Their calls come as Senate Majority Leader Shane Massey, R-Edgefield, has made it clear that the hate crimes bill is not a priority in the upper chamber this year.
On the first day of Black History Month, more than a dozen House Democrats gathered in the lobby between the House and the Senate chambers and called on South Carolinians to contact their local senator and urge them to pass the bill.
“What I would urge you to do, we would urge you to do, call your senators and keep them engaged, involved,” said Charleston Democratic Rep. Wendell Gilliard, the bill’s sponsor. “Because from the last press conference to now, there are hate crimes being committed upon our children, our parents, our students and, just recently, our colleges.”

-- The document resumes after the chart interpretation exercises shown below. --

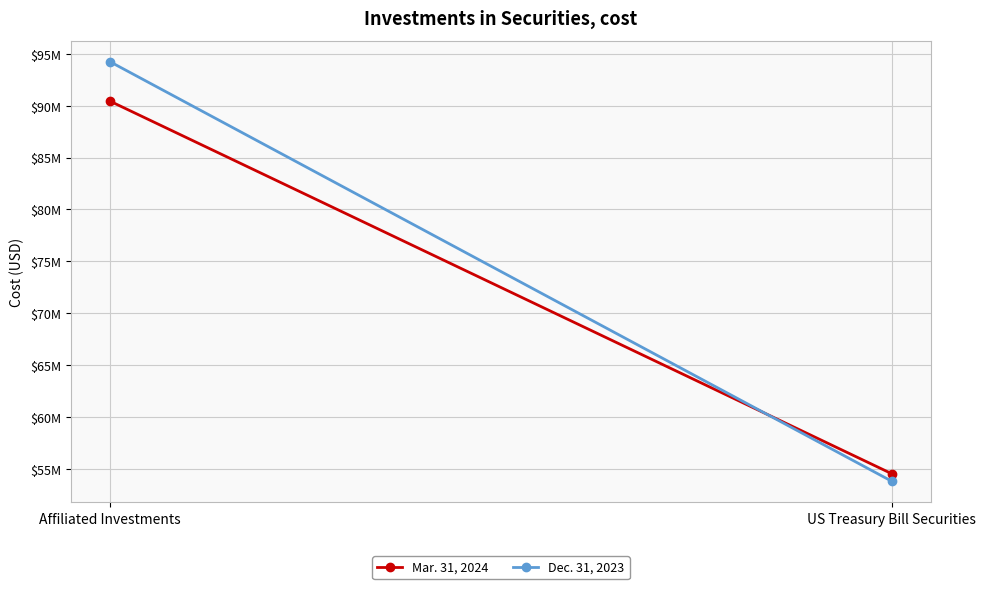

What value does the Dec. 31, 2023 series have at US Treasury Bill Securities, to the nearest 10?

53793550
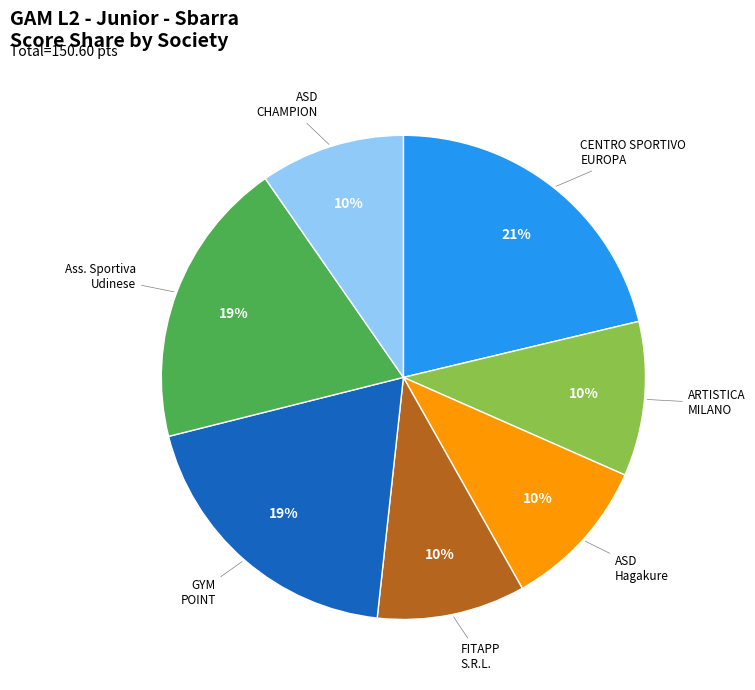

To the nearest percent, what is the average slice percentage?

14%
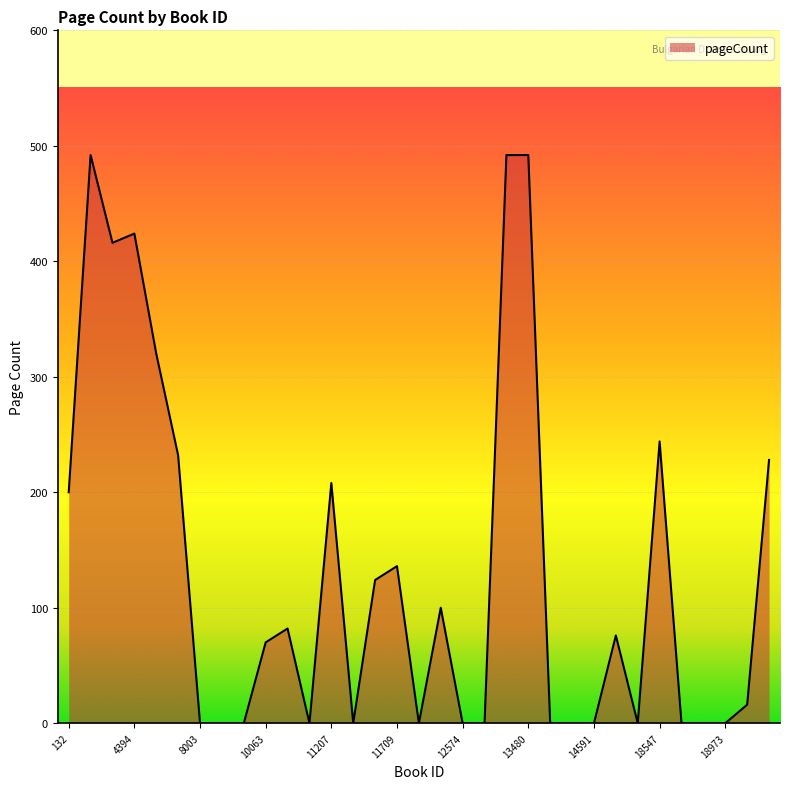

What is the maximum value shown in the chart?

492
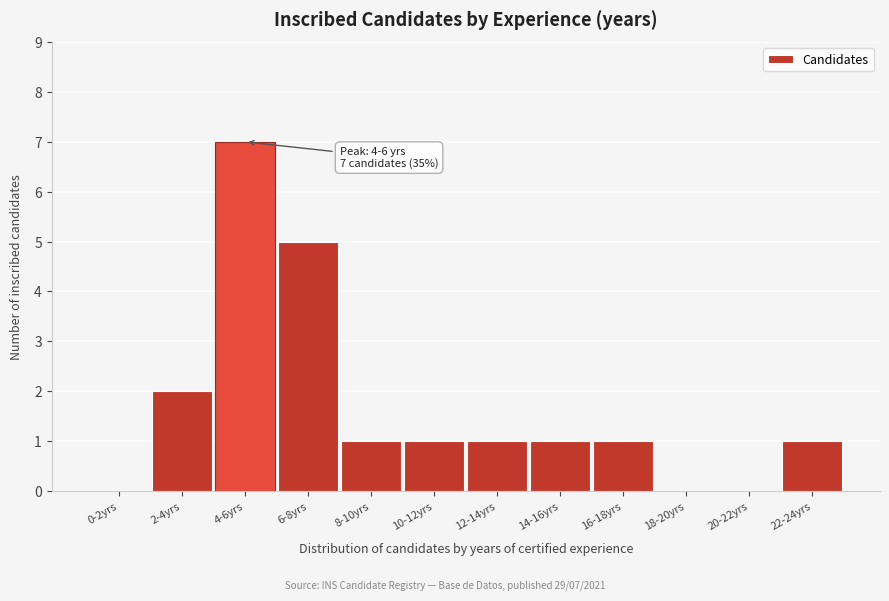

Reading left to right, extract all data points from this chart.

0-2yrs=0	2-4yrs=2	4-6yrs=7	6-8yrs=5	8-10yrs=1	10-12yrs=1	12-14yrs=1	14-16yrs=1	16-18yrs=1	18-20yrs=0	20-22yrs=0	22-24yrs=1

This week, more than a dozen historically Black colleges and universities across the country were locked down due to bomb threats. It’s unclear why the schools were threatened. South Carolina’s handful of Black colleges and universities do not appear to have been targeted.
House Democrats and members of the Legislative Black Caucus pushed for a hate crimes bill in the summer of 2020, following nationwide protests over the death of Minnesota man George Floyd, who was murdered by a police officer who knelt on Floyd’s neck. The officer was convicted and sentenced to prison.

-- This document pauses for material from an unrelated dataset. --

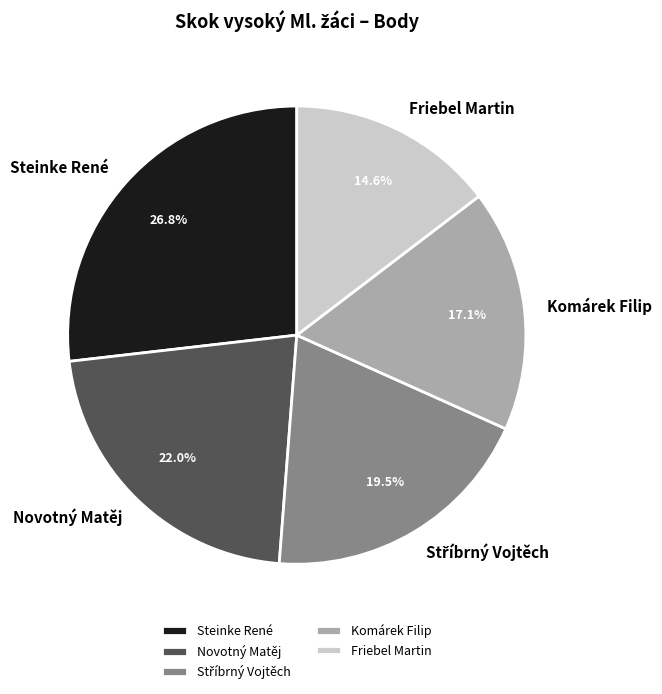

Is Friebel Martin the majority of the pie?

No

The hate crimes bill, which would provide enhanced penalties for violent crimes committed against someone based on their actual or perceived age, political opinion, race, color, religion, sex, sexual orientation, gender, national origin or physical or mental disability, passed the full House 72-29 and the Senate Judiciary Committee last year.
The full Senate, however, has yet to debate the legislation.

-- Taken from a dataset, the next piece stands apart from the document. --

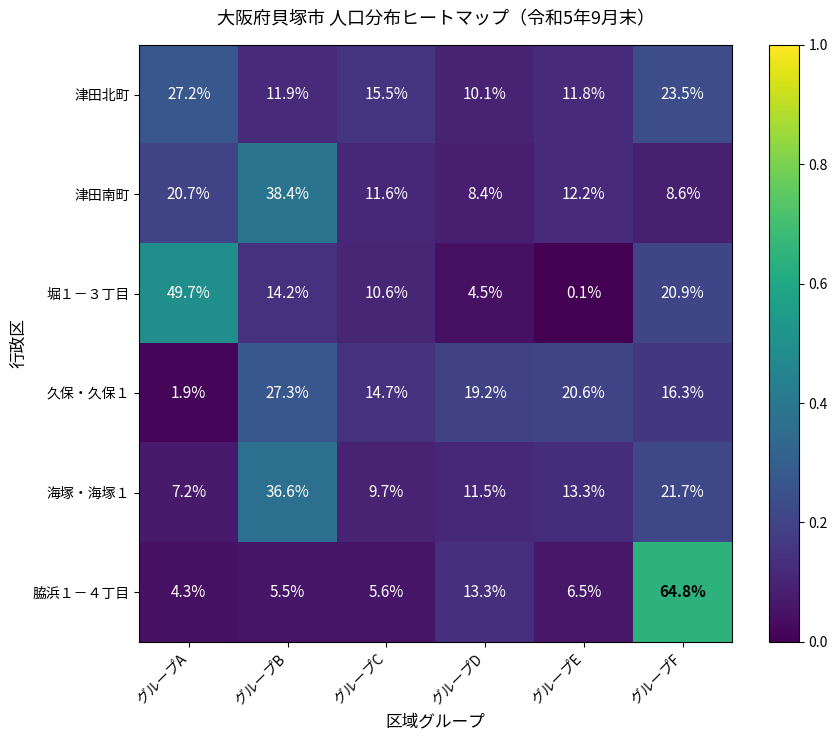

At which category is the sum across all series the highest?

グループF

South Carolina does not have a hate crimes law. Instead, prosecutors must rely on their federal counterparts to pursue hate crime charges under the federal hate crimes law, but that rarely happens except in the case of high-profile crimes.
The Palmetto State and Wyoming are the only states without any hate crimes laws on the books.
Gilliard said senators who support the bill should stand up and “show a little back bone.”
The bill has broad support from the business community, who say it would create a better environment for doing business and attracting potential employees to the state.
“This hate crime bill is about life, the right to protect life no matter what creed, color, no matter what,” Gilliard said. “Everybody has a right to life.”
The Legislature’s only Jewish lawmaker, state Rep. Beth Bernstein, D-Richland, said that hate crimes have considerable effects outside of the individual they are committed against.
“These crimes go well beyond the individual and terrorize the entire victims community, and we can’t lose crime of that,” Bernstein said. “If these crimes go unaddressed, it can cause entire communities to feel isolated, disenfranchised, angry and scared. Hate crime laws are a way that society to recognize that these crimes strike special fear in the victimized group and can fragment communities and tear at the very fabric of our democratic way of life.”
But over their urging, the Senate is highly unlikely to pass or, at minimum, debate the hate crimes bill, effectively killing the legislation this year.
Massey said ahead of the 2022 legislative session that there wasn’t enough political will for debate.
And last week, Massey said it’s extremely unlikely the Senate takes up the hate crimes bill at all, meaning lawmakers will have to refile the bill and start again next year.
“I think it’s unlikely to get a vote,” Massey said.
Reporter Zak Koeske contributed to this story.